10 Ways Americans and Europeans Differ


10
Kings, Dukes and Princesses, Oh My
Catherine, Duchess of Cambridge and Prince William, Duke of Cambridge stand on the balcony at Buckingham Palace with their bridesmaids, following their wedding at Westminster Abbey on April 29, 2011. Many Americans love to follow the royal family. ark Cuthbert/UK Press via Getty Images

When American actress Meghan Markle weds Prince Harry of Wales in May 2018, she'll fulfill a fantasy for many American girls: marrying a prince and gaining a royal title. Outside of marriage, there's little chance of Americans obtaining one. The U.S. simply doesn't have any aristocracy or monarchy in place to facilitate such a system.

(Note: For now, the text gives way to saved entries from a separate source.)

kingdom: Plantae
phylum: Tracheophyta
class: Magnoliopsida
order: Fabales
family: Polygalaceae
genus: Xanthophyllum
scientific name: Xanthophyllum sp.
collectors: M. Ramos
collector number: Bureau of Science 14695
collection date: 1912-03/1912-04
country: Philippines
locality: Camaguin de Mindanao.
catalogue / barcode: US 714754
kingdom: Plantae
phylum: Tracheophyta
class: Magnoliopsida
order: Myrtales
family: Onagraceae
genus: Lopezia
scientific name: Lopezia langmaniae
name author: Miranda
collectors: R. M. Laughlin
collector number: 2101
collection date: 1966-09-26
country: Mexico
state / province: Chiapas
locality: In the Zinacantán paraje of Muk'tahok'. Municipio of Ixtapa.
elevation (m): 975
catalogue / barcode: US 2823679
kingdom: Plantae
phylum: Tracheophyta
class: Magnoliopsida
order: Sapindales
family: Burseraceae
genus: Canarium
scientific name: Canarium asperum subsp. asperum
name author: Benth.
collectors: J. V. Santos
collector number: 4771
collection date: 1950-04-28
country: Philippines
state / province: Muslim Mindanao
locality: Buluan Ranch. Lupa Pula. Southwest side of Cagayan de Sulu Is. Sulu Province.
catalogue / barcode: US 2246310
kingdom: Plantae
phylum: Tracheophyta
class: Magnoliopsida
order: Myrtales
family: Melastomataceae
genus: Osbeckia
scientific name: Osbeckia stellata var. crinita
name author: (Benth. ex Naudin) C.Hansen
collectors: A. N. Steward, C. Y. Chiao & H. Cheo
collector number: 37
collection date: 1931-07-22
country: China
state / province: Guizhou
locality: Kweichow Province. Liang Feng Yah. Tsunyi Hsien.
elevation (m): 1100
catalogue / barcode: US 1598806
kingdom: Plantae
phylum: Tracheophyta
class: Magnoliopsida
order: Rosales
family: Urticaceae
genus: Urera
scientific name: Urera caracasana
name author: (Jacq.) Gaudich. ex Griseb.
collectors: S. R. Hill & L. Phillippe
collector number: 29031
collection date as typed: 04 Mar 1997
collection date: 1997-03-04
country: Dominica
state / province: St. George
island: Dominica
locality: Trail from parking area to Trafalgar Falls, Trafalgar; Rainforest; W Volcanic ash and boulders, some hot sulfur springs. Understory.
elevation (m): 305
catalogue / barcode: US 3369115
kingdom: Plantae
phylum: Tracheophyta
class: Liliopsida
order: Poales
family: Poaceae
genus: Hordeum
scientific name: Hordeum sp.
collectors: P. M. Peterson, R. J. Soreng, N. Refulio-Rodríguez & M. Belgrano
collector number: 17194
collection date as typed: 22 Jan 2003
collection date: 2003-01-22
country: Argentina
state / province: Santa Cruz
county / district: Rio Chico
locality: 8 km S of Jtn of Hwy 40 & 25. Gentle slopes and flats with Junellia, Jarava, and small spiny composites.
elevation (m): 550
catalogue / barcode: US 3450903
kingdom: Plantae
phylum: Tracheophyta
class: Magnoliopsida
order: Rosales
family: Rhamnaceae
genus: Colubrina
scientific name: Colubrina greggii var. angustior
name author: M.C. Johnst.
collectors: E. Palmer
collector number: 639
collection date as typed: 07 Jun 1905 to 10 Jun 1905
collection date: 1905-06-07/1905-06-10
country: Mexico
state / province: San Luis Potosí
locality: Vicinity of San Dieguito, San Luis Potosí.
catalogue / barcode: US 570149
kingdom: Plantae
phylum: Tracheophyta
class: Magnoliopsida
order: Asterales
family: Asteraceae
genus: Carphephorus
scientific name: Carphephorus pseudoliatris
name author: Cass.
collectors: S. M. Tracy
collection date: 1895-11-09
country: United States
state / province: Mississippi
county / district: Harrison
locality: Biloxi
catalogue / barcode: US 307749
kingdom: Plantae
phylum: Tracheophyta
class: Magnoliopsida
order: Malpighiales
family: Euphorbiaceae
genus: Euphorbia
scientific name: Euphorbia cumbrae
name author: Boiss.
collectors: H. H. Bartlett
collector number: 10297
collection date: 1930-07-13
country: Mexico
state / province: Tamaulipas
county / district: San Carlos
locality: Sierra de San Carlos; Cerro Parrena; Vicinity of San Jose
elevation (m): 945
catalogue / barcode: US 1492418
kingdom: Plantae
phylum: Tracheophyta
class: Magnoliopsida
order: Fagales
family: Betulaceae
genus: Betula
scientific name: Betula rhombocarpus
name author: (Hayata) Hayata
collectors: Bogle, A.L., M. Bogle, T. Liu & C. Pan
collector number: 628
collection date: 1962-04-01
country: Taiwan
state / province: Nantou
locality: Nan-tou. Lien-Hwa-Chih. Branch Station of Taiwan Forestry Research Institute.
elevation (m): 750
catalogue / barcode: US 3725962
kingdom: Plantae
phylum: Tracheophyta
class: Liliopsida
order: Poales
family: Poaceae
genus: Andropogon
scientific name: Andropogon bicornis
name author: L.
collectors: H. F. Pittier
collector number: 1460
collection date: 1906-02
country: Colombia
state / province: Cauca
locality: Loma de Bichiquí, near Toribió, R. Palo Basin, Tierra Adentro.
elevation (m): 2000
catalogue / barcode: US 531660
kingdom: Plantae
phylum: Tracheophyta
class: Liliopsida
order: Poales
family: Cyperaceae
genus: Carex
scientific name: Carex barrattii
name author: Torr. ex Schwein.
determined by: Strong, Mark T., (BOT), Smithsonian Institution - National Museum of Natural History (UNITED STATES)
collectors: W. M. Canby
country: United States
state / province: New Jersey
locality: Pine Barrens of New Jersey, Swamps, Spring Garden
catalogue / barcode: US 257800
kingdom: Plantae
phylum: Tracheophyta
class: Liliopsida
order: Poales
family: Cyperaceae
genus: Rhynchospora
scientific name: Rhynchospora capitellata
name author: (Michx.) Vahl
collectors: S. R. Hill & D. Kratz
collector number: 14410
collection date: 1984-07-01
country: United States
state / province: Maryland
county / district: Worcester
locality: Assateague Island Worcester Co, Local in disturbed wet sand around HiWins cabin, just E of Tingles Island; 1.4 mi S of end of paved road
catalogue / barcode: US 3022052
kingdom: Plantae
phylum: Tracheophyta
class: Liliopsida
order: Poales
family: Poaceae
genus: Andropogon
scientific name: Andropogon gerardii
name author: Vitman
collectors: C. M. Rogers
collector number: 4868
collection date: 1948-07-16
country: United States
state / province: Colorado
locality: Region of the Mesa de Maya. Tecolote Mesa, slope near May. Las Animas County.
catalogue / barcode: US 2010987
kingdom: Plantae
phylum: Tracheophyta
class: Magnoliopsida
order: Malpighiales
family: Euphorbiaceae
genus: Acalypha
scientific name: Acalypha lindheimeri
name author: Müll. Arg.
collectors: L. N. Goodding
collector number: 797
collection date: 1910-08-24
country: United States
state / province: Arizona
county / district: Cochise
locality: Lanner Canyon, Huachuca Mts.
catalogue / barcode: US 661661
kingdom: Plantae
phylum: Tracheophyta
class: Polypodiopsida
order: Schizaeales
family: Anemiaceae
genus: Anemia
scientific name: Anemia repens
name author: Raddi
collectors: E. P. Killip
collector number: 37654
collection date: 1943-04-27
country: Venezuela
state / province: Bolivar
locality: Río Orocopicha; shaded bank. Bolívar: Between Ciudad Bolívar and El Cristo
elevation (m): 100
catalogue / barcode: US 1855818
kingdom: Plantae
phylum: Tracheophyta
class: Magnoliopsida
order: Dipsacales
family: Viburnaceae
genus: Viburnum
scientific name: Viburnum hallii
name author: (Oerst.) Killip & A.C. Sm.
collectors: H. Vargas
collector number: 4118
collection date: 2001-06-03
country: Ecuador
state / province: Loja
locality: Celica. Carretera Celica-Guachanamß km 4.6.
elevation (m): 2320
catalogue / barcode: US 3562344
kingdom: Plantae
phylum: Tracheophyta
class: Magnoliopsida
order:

That said, a couple of notable American citizens have earned their titles through marriage, including actress Grace Kelly, who married Prince Rainier III of Monaco in 1956 and urban planner Lisa Halaby who wed King Hussein of Jordan in 1978 and became Queen Noor [source: Courtney].

So what accounts for this American fascination with titles and the British royal family? (They're not so interested in other European royal families). Is it just princess fever courtesy of Disney movies or a love of imported dramas like "Downton Abbey"?

It's been suggested that the reason is Americans see the British royal family as the equivalent of a long-running soap opera or reality show. But Boston University historian Arianne Chernock thinks it is about the special relationship between Britain and America. She told The New York Times that Anglophilia in the U.S. dates back to just after the American Revolution ended British rule in the 13 colonies. "There is a desire to retain that strong cultural tie, and I think that persists to this day," she told the Times.

Meanwhile Britain remains fond of their royals too. Despite some complaints about the amount of money it costs to maintain them, the percentage of the population that wants to do away with them has remained at 18 to 19 percent from 1969 to 2011.

Titles in Europe are still typically passed down from father to eldest son, with daughters unceremoniously skipped over (which means the title sometimes goes to a distant male cousin.) Efforts have been made in recent years to alter this practice. This potential change to hereditary peerage, as it's known, is still tied up in debate as of 2018 [sources: Parliament UK, Shapiro]. The law was changed to give equal succession to females in the British royal family in 2011.